Recap from July’s Picks
On a price return basis, the Safest Dividend Yields Model Portfolio (-3.0%) underperformed the S&P 500 (-2.8%) by 0.2% from July 20, 2023 through August 21, 2023. On a total return basis, the Model Portfolio (-2.5%) outperformed the S&P 500 (-2.8%) by 0.3% over the same time. The best performing large-cap stock was up 21%, and the best performing small-cap stock was up 9%. Overall, 11 out of the 20 Safest Dividend Yield stocks outperformed their respective benchmarks (S&P 500 and Russell 2000) from July 20, 2023 through August 21, 2023.
This Model Portfolio only includes stocks that earn an attractive or very attractive rating, have positive free cash flow and economic earnings, and offer a dividend yield greater than 3%. Companies with strong free cash flow (FCF) provide higher quality and safer dividend yields because strong FCF is proof they have the cash to support the dividend. I think this portfolio provides a uniquely well-screened group of stocks that can help clients outperform.

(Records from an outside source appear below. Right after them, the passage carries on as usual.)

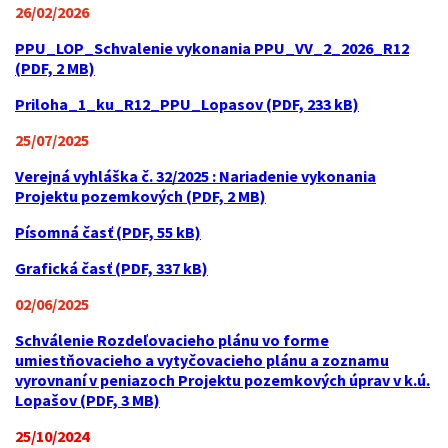
26/02/2026
PPU_LOP_Schvalenie vykonania PPU_VV_2_2026_R12
(PDF, 2 MB)
Priloha_1_ku_R12_PPU_Lopasov (PDF, 233 kB)
25/07/2025
Verejná vyhláška č. 32/2025 : Nariadenie vykonania
Projektu pozemkových (PDF, 2 MB)
Písomná časť (PDF, 55 kB)
Grafická časť (PDF, 337 kB)
02/06/2025
Schválenie Rozdeľovacieho plánu vo forme
umiestňovacieho a vytyčovacieho plánu a zoznamu
vyrovnaní v peniazoch Projektu pozemkových úprav v k.ú.
Lopašov (PDF, 3 MB)
25/10/2024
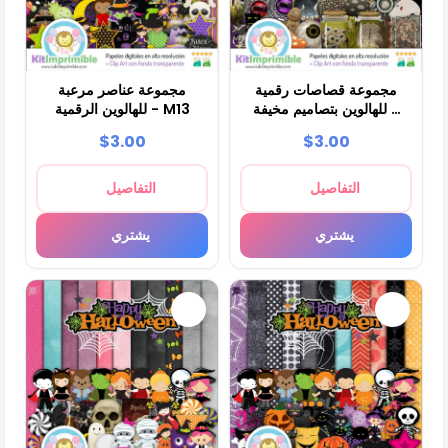
مجموعة قصاصات رقمية
مجموعة عناصر مرعبة
للهالوين بتصاميم مخيفة -
للهالوين الرقمية - M13
M14
$3.00
$3.00
التفاصيل
التفاصيل
يشتري
يشتري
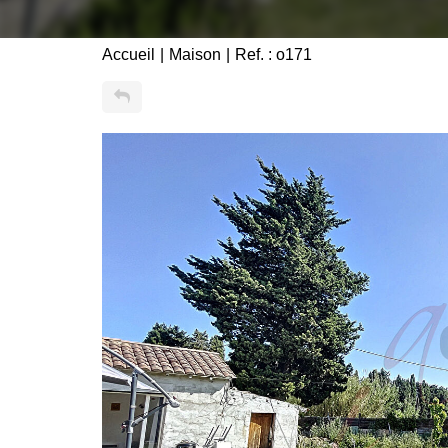
Accueil
Maison
Ref. : o171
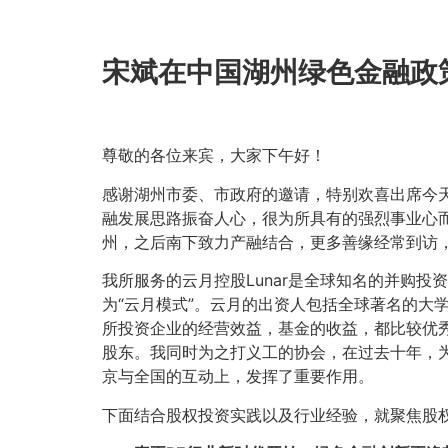
宋斌在中国湖州绿色金融政
尊敬的各位来宾，大家下午好！
感谢湖州市委、市政府的邀请，特别欢喜出席今
融发展思路振奋人心，很为所具有的强烈事业心
州，之后南下致力产融结合，更多善缘经常到访
我所服务的云月控股Lunar是全球知名的并购
为“云月模式”。云月的出资人包括全球著名的大
所投资企业的经营效益，基金的收益，都比较优
股东。我同时为之打义工的协会，在过去十年，
京与全国的互动上，发挥了重要作用。
下面结合股权投资实践以及行业经验，就聚焦股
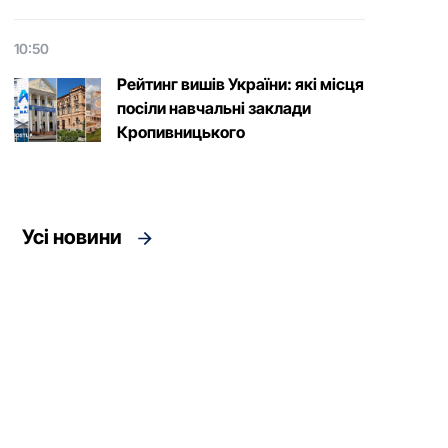
10:50
Рейтинг вишів України: які місця
посіли навчальні заклади
Кропивницького
Усі новини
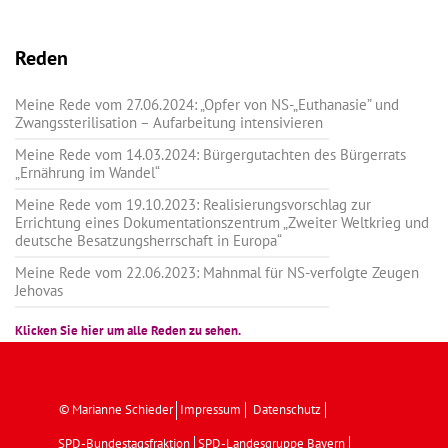
Reden
Meine Rede vom 27.06.2024: „Opfer von NS-„Euthanasie” und
Zwangssterilisation – Aufarbeitung intensivieren
Meine Rede vom 14.03.2024: Bürgergutachten des Bürgerrats
„Ernährung im Wandel“
Meine Rede vom 19.10.2023: Realisierungsvorschlag zur
Errichtung eines Dokumentationszentrum „Zweiter Weltkrieg und
deutsche Besatzungsherrschaft in Europa“
Meine Rede vom 22.06.2023: Mahnmal für NS-verfolgte Zeugen
Jehovas
Klicken Sie hier um alle Reden zu sehen.
© Marianne Schieder
Impressum
Datenschutz
SPD-Bundestagsfraktion
SPD-Landesgruppe Bayern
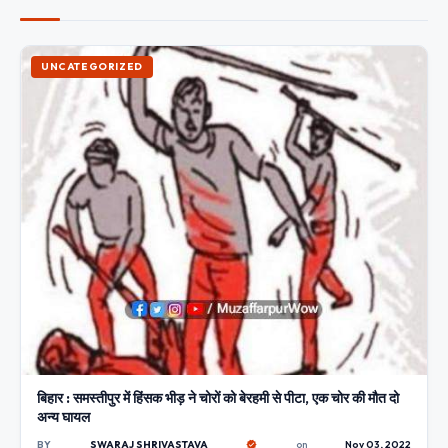
UNCATEGORIZED
बिहार : समस्तीपुर में हिंसक भीड़ ने चोरों को बेरहमी से पीटा, एक चोर की मौत दो
अन्य घायल
BY
SWARAJ SHRIVASTAVA
on
Nov 03, 2022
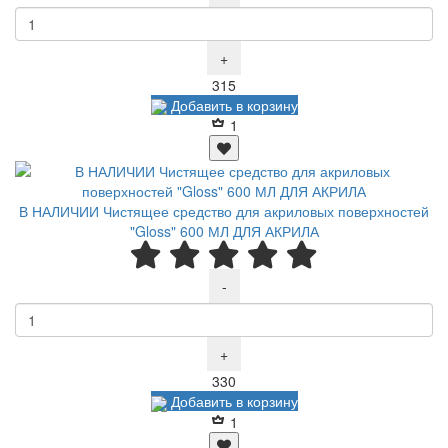
+
Р
315
Добавить в корзину
1
В НАЛИЧИИ Чистящее средство для акриловых поверхностей
"Gloss" 600 МЛ ДЛЯ АКРИЛА
-
+
Р
330
Добавить в корзину
1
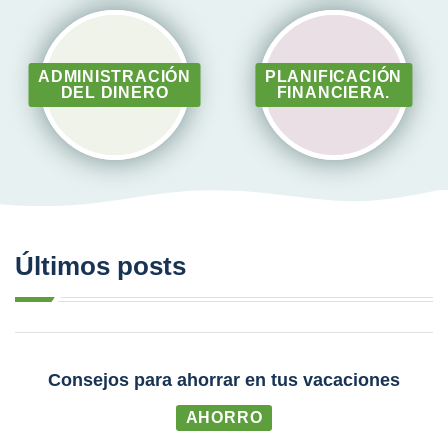
ADMINISTRACIÓN
PLANIFICACIÓN
DEL DINERO
FINANCIERA.
Últimos posts
Consejos para ahorrar en tus vacaciones
AHORRO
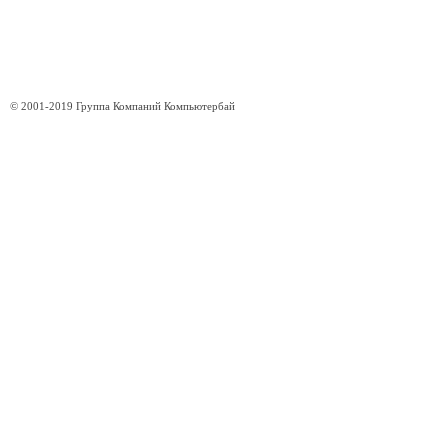
© 2001-2019 Группа Компаний Компьютербай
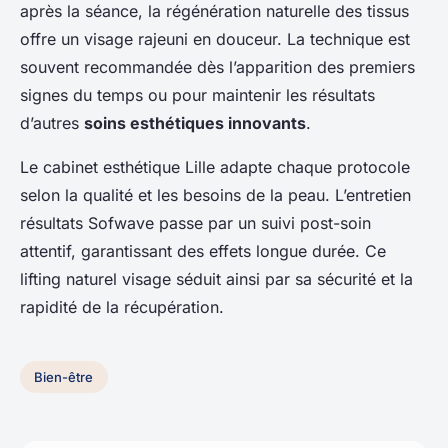
après la séance, la régénération naturelle des tissus
offre un visage rajeuni en douceur. La technique est
souvent recommandée dès l’apparition des premiers
signes du temps ou pour maintenir les résultats
d’autres
soins esthétiques innovants
.
Le cabinet esthétique Lille adapte chaque protocole
selon la qualité et les besoins de la peau. L’entretien
résultats Sofwave passe par un suivi post-soin
attentif, garantissant des effets longue durée. Ce
lifting naturel visage séduit ainsi par sa sécurité et la
rapidité de la récupération.
Bien-être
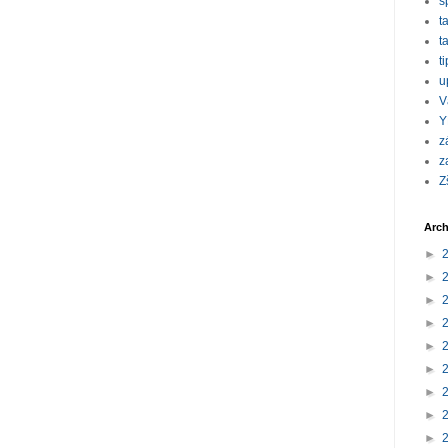
s
t
t
t
u
V
Y
z
z
Z
Arch
►
►
►
►
►
►
►
►
►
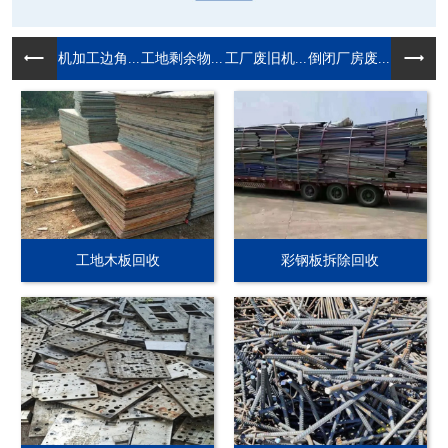
机加工边角...
工地剩余物...
工厂废旧机...
倒闭厂房废...
工地木板回收
彩钢板拆除回收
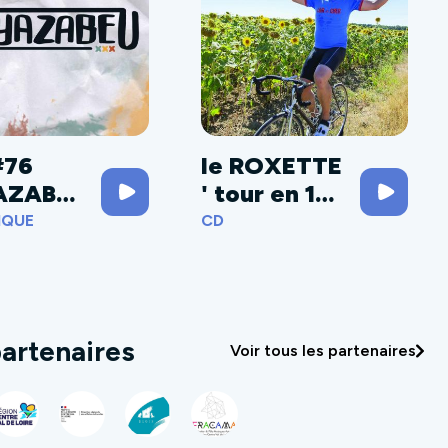
#76
le ROXETTE
AZABE
' tour en 18
étapes
IQUE
CD
artenaires
Voir tous les partenaires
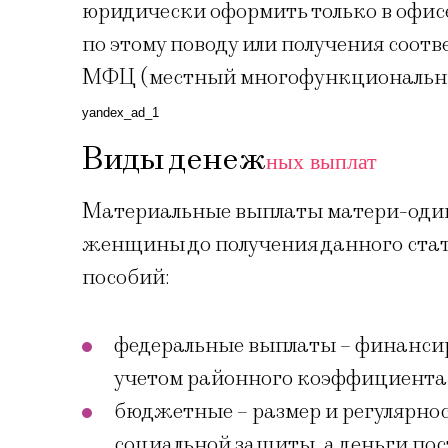
юридически оформить только в офис
по этому поводу или получения соот
МФЦ (местный многофункциональны
yandex_ad_1
Виды денеж
ных выплат
Материальные выплаты матери-одино
женщины до получения данного стат
пособий:
федеральные выплаты – финансир
учетом районного коэффициента 
бюджетные – размер и регулярно
социальной защиты, а деньги пос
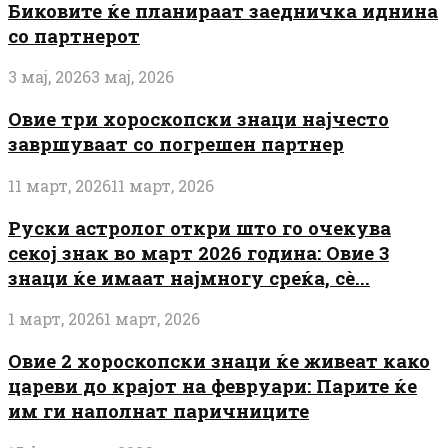
Биковите ќе планираат заедничка иднина
со партнерот
3 мај, 2026
3 мај, 2026
Овие три хороскопски знаци најчесто
завршуваат со погрешен партнер
11 март, 2026
11 март, 2026
Руски астролог откри што го очекува
секој знак во март 2026 година: Овие 3
знаци ќе имаат најмногу среќа, сè...
1 март, 2026
1 март, 2026
Овие 2 хороскопски знаци ќе живеат како
цареви до крајот на февруари: Парите ќе
им ги наполнат паричниците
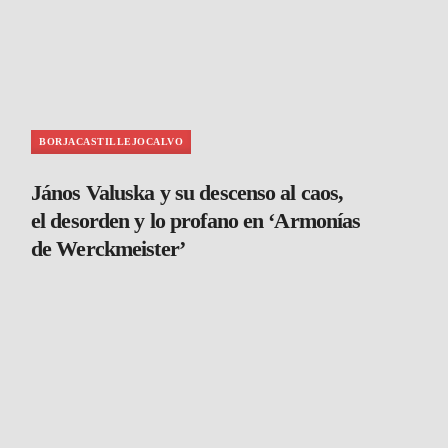
BORJACASTILLEJOCALVO
János Valuska y su descenso al caos,
el desorden y lo profano en ‘Armonías
de Werckmeister’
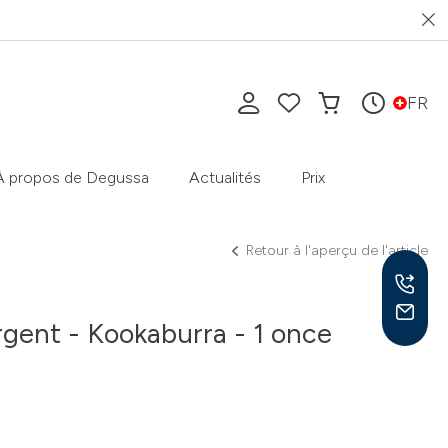
FR
À propos de Degussa
Actualités
Prix
Retour à l'aperçu de l'article
rgent - Kookaburra - 1 once
Lun-
9h-1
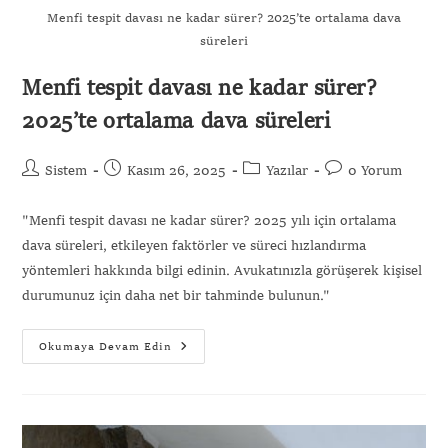
Menfi tespit davası ne kadar sürer? 2025’te ortalama dava
süreleri
Menfi tespit davası ne kadar sürer?
2025’te ortalama dava süreleri
Sistem
Kasım 26, 2025
Yazılar
0 Yorum
"Menfi tespit davası ne kadar sürer? 2025 yılı için ortalama
dava süreleri, etkileyen faktörler ve süreci hızlandırma
yöntemleri hakkında bilgi edinin. Avukatınızla görüşerek kişisel
durumunuz için daha net bir tahminde bulunun."
Okumaya Devam Edin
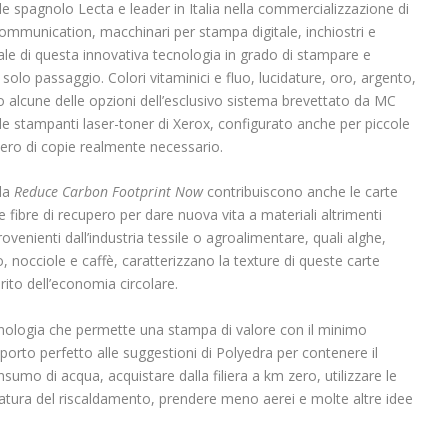
e spagnolo Lecta e leader in Italia nella commercializzazione di
 communication, macchinari per stampa digitale, inchiostri e
iciale di questa innovativa tecnologia in grado di stampare e
n solo passaggio. Colori vitaminici e fluo, lucidature, oro, argento,
 alcune delle opzioni dell’esclusivo sistema brevettato da MC
le stampanti laser-toner di Xerox, configurato anche per piccole
mero di copie realmente necessario.
ida
Reduce Carbon Footprint Now
contribuiscono anche le carte
e fibre di recupero per dare nuova vita a materiali altrimenti
 provenienti dall’industria tessile o agroalimentare, quali alghe,
nocciole e caffè, caratterizzano la texture di queste carte
rito dell’economia circolare.
cnologia che permette una stampa di valore con il minimo
pporto perfetto alle suggestioni di Polyedra per contenere il
nsumo di acqua, acquistare dalla filiera a km zero, utilizzare le
ratura del riscaldamento, prendere meno aerei e molte altre idee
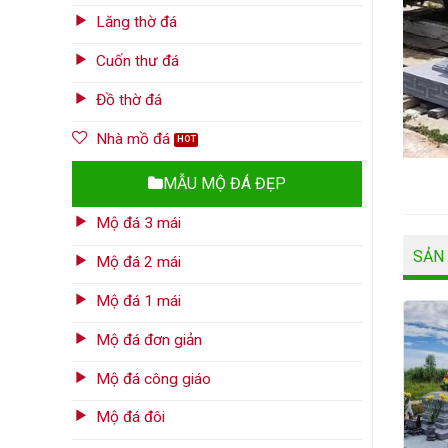
Lăng thờ đá
Cuốn thư đá
Đồ thờ đá
Nhà mồ đá
MẪU MỘ ĐÁ ĐẸP
Mộ đá 3 mái
SẢN
Mộ đá 2 mái
Mộ đá 1 mái
Mộ đá đơn giản
Mộ đá công giáo
Mộ đá đôi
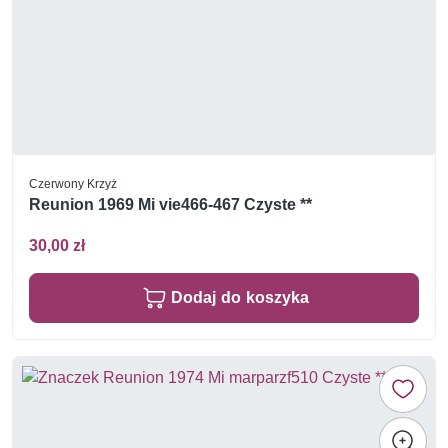
Czerwony Krzyż
Reunion 1969 Mi vie466-467 Czyste **
30,00 zł
Dodaj do koszyka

Featured Stock for August: Conagra Brands
CAG
CAG
Conagra Brands Inc. (CAG) is the featured stock in August’s Safest Dividend Yields Model Portfolio.
Since fiscal 2018, Conagra Brands has grown revenue by 9% compounded annually and net operating profit after tax (NOPAT) by 13% compounded annually. Conagra Brands’ NOPAT margin improved from 10.5% in fiscal 2018 to 12.3% in fiscal 2023 (year ends May 28, 2023). An improved NOPAT margin is enough to offset a slight decline in invested capital turns and help maintain the company’s return on invested capital (ROIC) around 6% over the same time.
Figure 1: Conagra Brands’ Revenue & NOPAT Since 2018
Free Cash Flow Exceeds Regular Dividend Payments
Conagra Brands has increased its regular dividend from $0.21/share in 1Q18 to $0.35/share in 3Q23. The current quarterly dividend, when annualized, equals $1.40/share and provides an 4.7 % dividend yield.
More importantly, Conagra Brands’ free cash flow (FCF) easily exceeds its regular dividend payments. From fiscal 2020 to fiscal 2023, Conagra Brands generated $5.2 billion (21% of current enterprise value) in FCF while paying $2.1 billion in dividends. See Figure 2.
Figure 2: Conagra Brands’ FCF Vs. Regular Dividends Since 2020
As Figure 2 shows, Conagra Brands’ regular dividends are backed by a history of reliable cash flows. Dividends from companies with low or negative FCF are less dependable since the company may not be able to sustain paying dividends.
CAG Is Undervalued
At its current price of $30/share, Conagra Brands has a price-to-economic book value (PEBV) ratio of 0.8. This ratio means the market expects Conagra Brands’ NOPAT to permanently fall 20% from TTM levels. This expectation seems overly pessimistic given that Conagra Brands has grown NOPAT by 13% compounded annually since fiscal 2018 and 5% compounded annually since fiscal 2012.
If Conagra Brands’ NOPAT margin falls to 11% (vs. 12.3% in the TTM and 10-year average of 11.5%) and the company’s revenue grows by 3% compounded annually for the next decade, the stock would be worth $45+/share today – a 53% upside. See the math behind this reverse DCF scenario. In this scenario, Conagra Brands’ NOPAT would grow 2% compounded annually through 2032. Should the company’s NOPAT grow more in line with historical growth rates, the stock has even more upside.
Critical Details Found in Financial Filings by My Firm’s Robo-Analyst Technology
Below are specifics on the adjustments I make based on Robo-Analyst findings in Conagra Brands’ 10-K and 10-Qs:
Income Statement: I made $839 million in adjustments with a net effect of removing $54 million in non-operating expenses (<1% of revenue).
Balance Sheet: I made $8.8 billion in adjustments to calculate invested capital with a net increase of $8.1 billion. The most notable adjustment was $5.1 billion (29% of reported net assets) in asset write downs.
Valuation: I made $10.7 billion in adjustments, with a net decrease of $10.5 billion in shareholder value. Apart from $9.4 billion in total debt, the most notable adjustment to shareholder value was $1.1 billion in net deferred tax liabilities. This adjustment represents 8% of Conagra Brands’ market value.
Disclosure: David Trainer, Kyle Guske II, Italo Mendonça, and Hakan Salt receive no compensation to write about any specific stock, style, or theme.